• [Directions for this task]: Rewrite the lines below as a Markdown table with two columns, "No." for the row number and "Line" for the line itself, skipping any blank lines. Leave the pictures out of the table.

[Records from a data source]

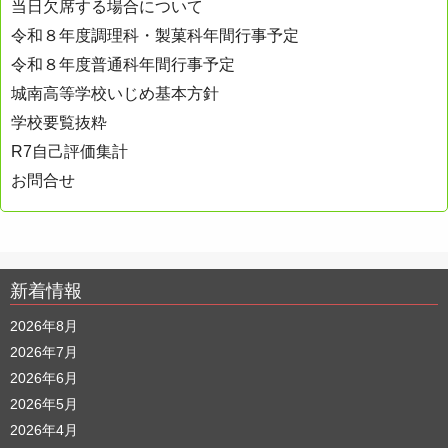
当日欠席する場合について
令和８年度調理科・製菓科年間行事予定
令和８年度普通科年間行事予定
城南高等学校いじめ基本方針
学校要覧抜粋
R7自己評価集計
お問合せ
新着情報
2026年8月
2026年7月
2026年6月
2026年5月
2026年4月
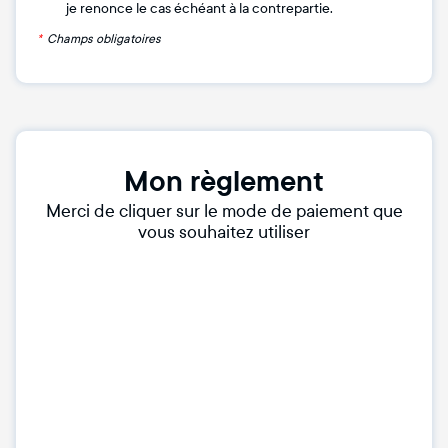
je renonce le cas échéant à la contrepartie.
*
Champs obligatoires
Mon règlement
Merci de cliquer sur le mode de paiement que
vous souhaitez utiliser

• [Your solution]:
| No. | Line |
|---|---|
| 1 | 当日欠席する場合について |
| 2 | 令和８年度調理科・製菓科年間行事予定 |
| 3 | 令和８年度普通科年間行事予定 |
| 4 | 城南高等学校いじめ基本方針 |
| 5 | 学校要覧抜粋 |
| 6 | R7自己評価集計 |
| 7 | お問合せ |
| 8 | 新着情報 |
| 9 | 2026年8月 |
| 10 | 2026年7月 |
| 11 | 2026年6月 |
| 12 | 2026年5月 |
| 13 | 2026年4月 |
| 14 | je renonce le cas échéant à la contrepartie. |
| 15 | * |
| 16 | Champs obligatoires |
| 17 | Mon règlement |
| 18 | Merci de cliquer sur le mode de paiement que |
| 19 | vous souhaitez utiliser |